■ **Required work**
After locating the line that holds "старайтесь их избегать. Кушайте в хорошо", transcribe it and each following line to the end of the records, changing nothing and adding nothing.

Collected data

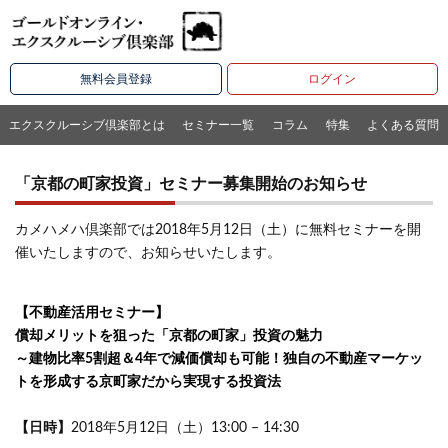
無料会員登録
ログイン
エクスクルーシブ倶楽部とは
セミナー一覧
コラム
特集
よくある質問
「京都の町家投資」セミナー募集開始のお知らせ
カメハメハ倶楽部では2018年5月12日（土）に無料セミナーを開
催いたしますので、お知らせいたします。
【不動産活用セミナー】
償却メリットを狙った「京都の町家」投資の魅力
～建物比率5割超＆4年で減価償却も可能！独自の不動産マーケッ
トを形成する京町家だから実現する投資法
【日時】
2018年5月12日（土）13:00 – 14:30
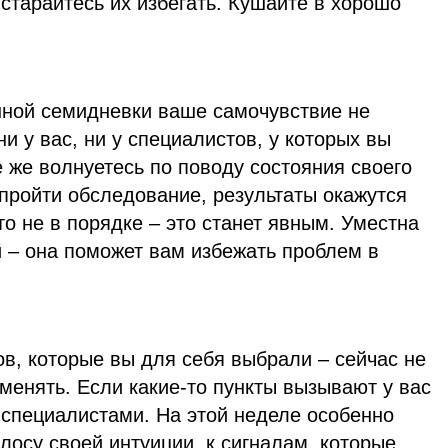
старайтесь их избегать. Кушайте в хорошо
анной семидневки ваше самочувствие не
и у вас, ни у специалистов, у которых вы
 же волнуетесь по поводу состояния своего
пройти обследование, результаты окажутся
то не в порядке – это станет явным. Уместна
 – она поможет вам избежать проблем в
в, которые вы для себя выбрали – сейчас не
менять. Если какие-то пункты вызывают у вас
 специалистами. На этой неделе особенно
лосу своей интуиции, к сигналам, которые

■ **Solution**
старайтесь их избегать. Кушайте в хорошо
анной семидневки ваше самочувствие не
и у вас, ни у специалистов, у которых вы
 же волнуетесь по поводу состояния своего
пройти обследование, результаты окажутся
то не в порядке – это станет явным. Уместна
 – она поможет вам избежать проблем в
в, которые вы для себя выбрали – сейчас не
менять. Если какие-то пункты вызывают у вас
 специалистами. На этой неделе особенно
лосу своей интуиции, к сигналам, которые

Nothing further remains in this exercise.